L’inferno – I pendolari in metro

GIRONE II – I pendolari in metro

La cosa meno rassicurante per una persona è scendere da qualche parte. Scendere sempre di più e arrivare sotto. Sotto vuol dire stare più in basso, un valore negativo che porta ad una situazione di svantaggio nella nostra percezione del mondo.

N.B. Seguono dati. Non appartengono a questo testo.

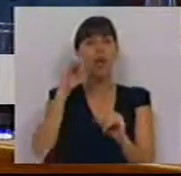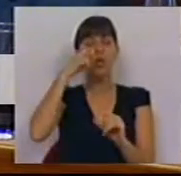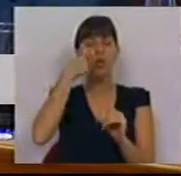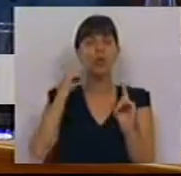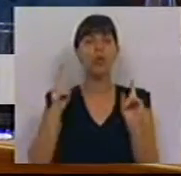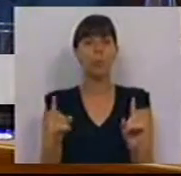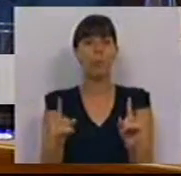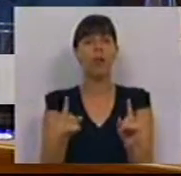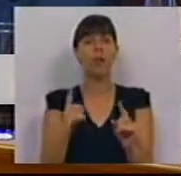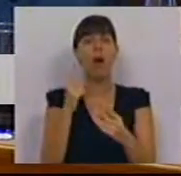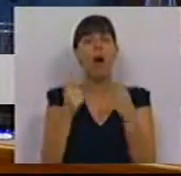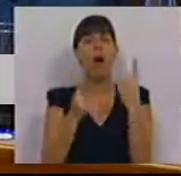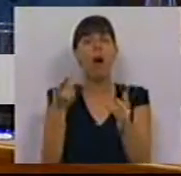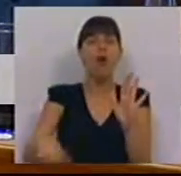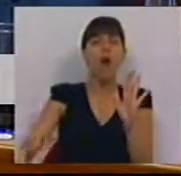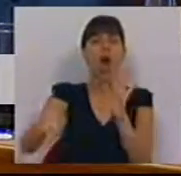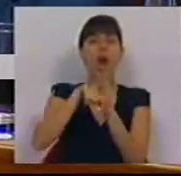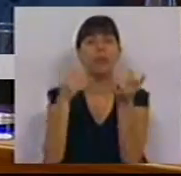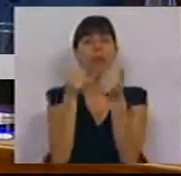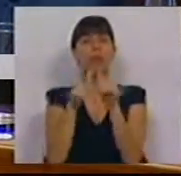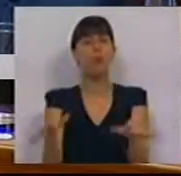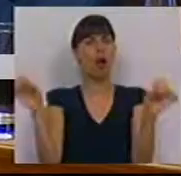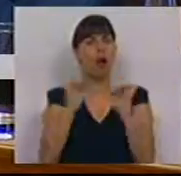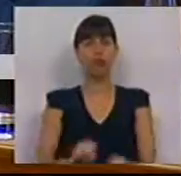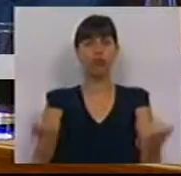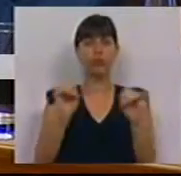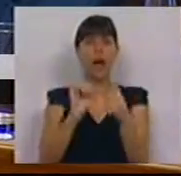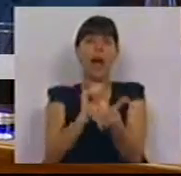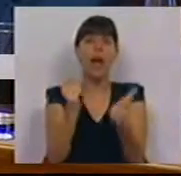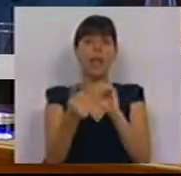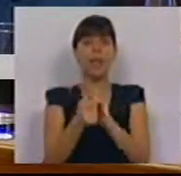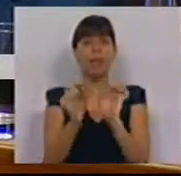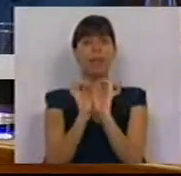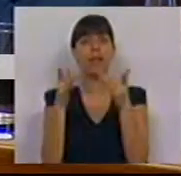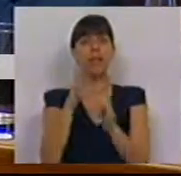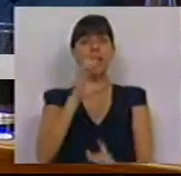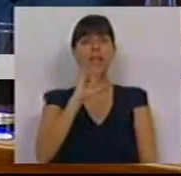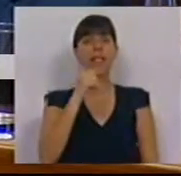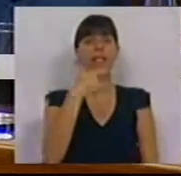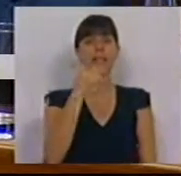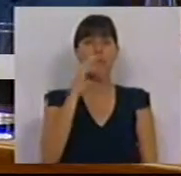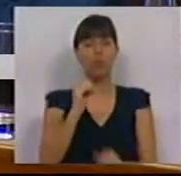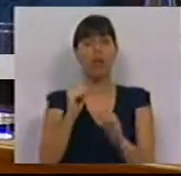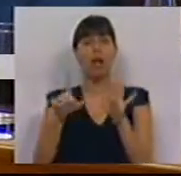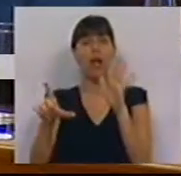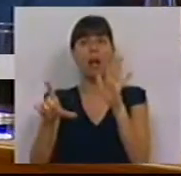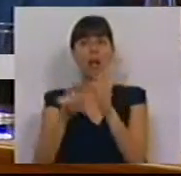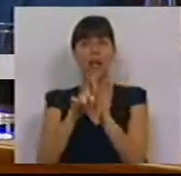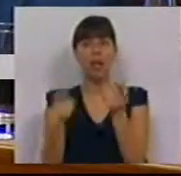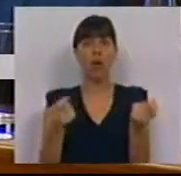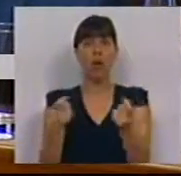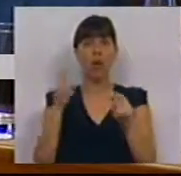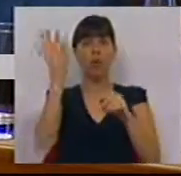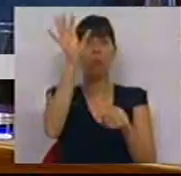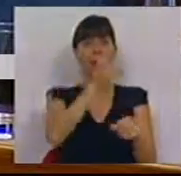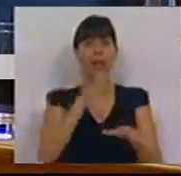suspeita de que tivesse ocorrido sabotagem informática na adaptação da plataforma Sítios à Lei de Organização do Sistema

Una fila interminabile di corpi scende da una scala mobile, poi da un’altra, poi un’altra, per arrivare sotto e partire, esplorare il mondo dei vermi sotto terra. Il tempo di abituarsi all’aria rarefatta e poi via sul veloce metro che ad ogni frenata fa volare scintille dal basso e dall’alto. La tensione dei cavi si limita a variare il minimo prestabilito, giusto per rendere il tutto poco stabile, ma mai instabile. La velocità e i sobbalzi rendono l’equilibrio precario, regalando giramenti di testa e conati di vomito che solo raramente avranno la possibilità di uscire allo scoperto per spargere quel po’ di noi che c’è rimasto attaccato alle budella. Le mani sudate scivolano sui pochi appigli ambiti da una moltitudine di persone. Le persone in eterno viaggio… sempre in cerca di qualcosa che le distolga dal lineare flusso di eventi, ma come al solito niente, solo altre fermate, sempre le stesse.

Persone che cercano di guardare tutti e pretendono di capire tutti, d’inquadrarli, diffidando di tutti per non sbagliare. Non un dialogo tra sconosciuti, nemmeno un semplice sorriso. Non sono ammesse espressioni costruttive, solamente sguardi arrabbiati, stravolti, sofferenti e sadici.

Gli inadattabili guardano schifati ogni diversità e appena pensano di vivere condizioni altrui così incredibili quanto disgustose fremono dalla paura, paura che tendono a reprimere con un odio paralizzato, di quelli che bruciano dentro e basta, senza venire mai a galla per “paura”. Codardi.

Questi simpatici personaggi si trovano sempre in prossimità delle porte, pronti a fuggire. Proprio nel momento dell’apertura vengono inondati dal grasso rancido degli ingranaggi delle porte e sono sbattuti in fondo al vagone assieme ai diversi. Ora, sotto gli sguardi delle persone per bene interpretano le parti del diverso.

Il diverso non è accettato, capito, e per questo è libero di fare quel che vuole. Solo lui sa che si può fare tutto. Basta essere sostenitori delle proprie individualità. Per fare questo ci vuole coraggio, il coraggio di fare quel che si vuole. Se ne fregano degli sguardi della gente stupidamente infastidita e forse solamente gelosa, gelosa di quel coraggio o di quell’indifferenza che li rende unici.

I diversi nel loro momento di grazia deciderano di scendere e ce la faranno, fin a quando saranno tutti giù ad aspettare di salire su un’altra vettura, ma nessuna carrozza sarà più pronta ad ospitarli. Pian piano tutti loro deruberanno gli altri stronzi dalla mente ristretta e assumeranno i loro panni per poi lottare e tenere fuori dal loro mondo i loro fantasmi. Spettri liberi e incuranti dell’opinione pubblica.